Task requirements
One figure is wanted here: how many lines in the entries hold the word "tissues".

════════════════════

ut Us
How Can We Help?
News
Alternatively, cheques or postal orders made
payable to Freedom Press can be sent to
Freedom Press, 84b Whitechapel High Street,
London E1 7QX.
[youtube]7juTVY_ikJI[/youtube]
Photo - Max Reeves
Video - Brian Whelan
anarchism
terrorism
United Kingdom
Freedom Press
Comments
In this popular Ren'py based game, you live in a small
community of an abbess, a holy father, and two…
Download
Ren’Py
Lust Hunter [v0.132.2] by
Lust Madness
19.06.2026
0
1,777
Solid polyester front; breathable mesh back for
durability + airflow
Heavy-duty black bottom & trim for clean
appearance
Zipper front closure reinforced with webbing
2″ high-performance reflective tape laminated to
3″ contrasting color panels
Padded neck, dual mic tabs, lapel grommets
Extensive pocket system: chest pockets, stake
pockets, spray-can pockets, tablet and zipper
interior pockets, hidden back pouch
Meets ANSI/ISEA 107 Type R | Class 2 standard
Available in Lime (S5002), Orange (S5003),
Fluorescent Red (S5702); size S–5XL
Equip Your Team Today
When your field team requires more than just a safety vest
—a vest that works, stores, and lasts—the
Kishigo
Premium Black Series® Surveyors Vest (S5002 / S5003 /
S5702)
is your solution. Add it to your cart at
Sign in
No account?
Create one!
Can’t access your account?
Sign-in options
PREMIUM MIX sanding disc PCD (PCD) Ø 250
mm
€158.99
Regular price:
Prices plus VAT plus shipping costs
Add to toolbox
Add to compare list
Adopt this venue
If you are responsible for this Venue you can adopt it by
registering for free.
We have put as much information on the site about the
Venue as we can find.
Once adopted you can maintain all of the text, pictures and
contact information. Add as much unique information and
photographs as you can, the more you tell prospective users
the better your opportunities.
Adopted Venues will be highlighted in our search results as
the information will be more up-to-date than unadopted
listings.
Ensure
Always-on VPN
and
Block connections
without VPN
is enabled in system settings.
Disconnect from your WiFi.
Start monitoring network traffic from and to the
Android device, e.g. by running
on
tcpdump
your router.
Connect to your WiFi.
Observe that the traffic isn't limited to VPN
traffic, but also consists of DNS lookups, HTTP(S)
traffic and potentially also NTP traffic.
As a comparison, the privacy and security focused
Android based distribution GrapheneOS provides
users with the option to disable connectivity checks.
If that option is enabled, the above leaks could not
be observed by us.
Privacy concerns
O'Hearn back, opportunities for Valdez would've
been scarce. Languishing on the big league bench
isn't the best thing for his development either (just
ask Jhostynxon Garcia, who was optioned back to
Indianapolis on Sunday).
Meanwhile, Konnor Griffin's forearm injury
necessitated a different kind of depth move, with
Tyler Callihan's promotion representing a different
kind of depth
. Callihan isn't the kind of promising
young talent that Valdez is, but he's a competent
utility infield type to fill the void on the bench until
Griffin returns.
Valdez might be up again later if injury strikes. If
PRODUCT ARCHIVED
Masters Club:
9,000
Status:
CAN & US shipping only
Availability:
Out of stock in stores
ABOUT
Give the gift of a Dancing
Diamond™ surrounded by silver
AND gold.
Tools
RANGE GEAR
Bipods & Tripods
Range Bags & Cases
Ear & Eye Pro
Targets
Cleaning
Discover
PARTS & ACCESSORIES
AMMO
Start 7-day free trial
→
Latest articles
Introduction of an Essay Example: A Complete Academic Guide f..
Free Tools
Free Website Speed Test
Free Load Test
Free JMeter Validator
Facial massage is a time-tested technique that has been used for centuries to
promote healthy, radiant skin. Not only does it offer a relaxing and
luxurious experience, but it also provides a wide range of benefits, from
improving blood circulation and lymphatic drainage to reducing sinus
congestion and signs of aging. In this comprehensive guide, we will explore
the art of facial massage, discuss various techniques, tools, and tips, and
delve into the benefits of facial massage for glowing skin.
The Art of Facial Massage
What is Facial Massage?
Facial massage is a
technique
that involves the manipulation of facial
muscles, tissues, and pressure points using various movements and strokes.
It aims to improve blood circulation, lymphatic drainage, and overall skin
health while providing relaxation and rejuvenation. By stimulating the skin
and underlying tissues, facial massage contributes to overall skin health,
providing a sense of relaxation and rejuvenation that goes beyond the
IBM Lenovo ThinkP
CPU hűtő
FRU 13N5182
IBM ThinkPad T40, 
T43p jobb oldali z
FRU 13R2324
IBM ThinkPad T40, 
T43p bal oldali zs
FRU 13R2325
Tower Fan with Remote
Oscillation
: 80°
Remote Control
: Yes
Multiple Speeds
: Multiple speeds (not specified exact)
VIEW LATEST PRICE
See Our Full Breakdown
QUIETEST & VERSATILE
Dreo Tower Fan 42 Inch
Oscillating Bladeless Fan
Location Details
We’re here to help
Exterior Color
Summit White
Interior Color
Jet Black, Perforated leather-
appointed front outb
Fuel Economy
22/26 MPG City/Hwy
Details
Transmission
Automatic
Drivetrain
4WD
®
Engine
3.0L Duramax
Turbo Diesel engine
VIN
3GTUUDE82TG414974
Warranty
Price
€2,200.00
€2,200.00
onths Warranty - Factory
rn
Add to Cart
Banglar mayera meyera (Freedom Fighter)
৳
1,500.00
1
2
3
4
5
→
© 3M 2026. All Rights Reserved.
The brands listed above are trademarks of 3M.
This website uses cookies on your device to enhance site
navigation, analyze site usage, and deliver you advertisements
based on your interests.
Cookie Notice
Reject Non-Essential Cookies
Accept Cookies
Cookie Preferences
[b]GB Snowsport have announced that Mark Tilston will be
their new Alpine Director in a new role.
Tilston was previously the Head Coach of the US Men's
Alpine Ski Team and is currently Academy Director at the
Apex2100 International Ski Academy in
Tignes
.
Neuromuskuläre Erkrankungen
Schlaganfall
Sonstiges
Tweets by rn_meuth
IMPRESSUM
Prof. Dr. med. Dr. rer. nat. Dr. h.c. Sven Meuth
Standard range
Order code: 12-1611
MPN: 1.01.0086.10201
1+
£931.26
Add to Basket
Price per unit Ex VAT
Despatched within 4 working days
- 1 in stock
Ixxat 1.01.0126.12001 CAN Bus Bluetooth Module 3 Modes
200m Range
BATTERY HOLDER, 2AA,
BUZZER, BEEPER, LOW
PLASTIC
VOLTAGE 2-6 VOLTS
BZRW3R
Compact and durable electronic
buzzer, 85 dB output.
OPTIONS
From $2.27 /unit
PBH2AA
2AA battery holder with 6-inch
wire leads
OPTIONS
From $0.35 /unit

════════════════════

Task output
2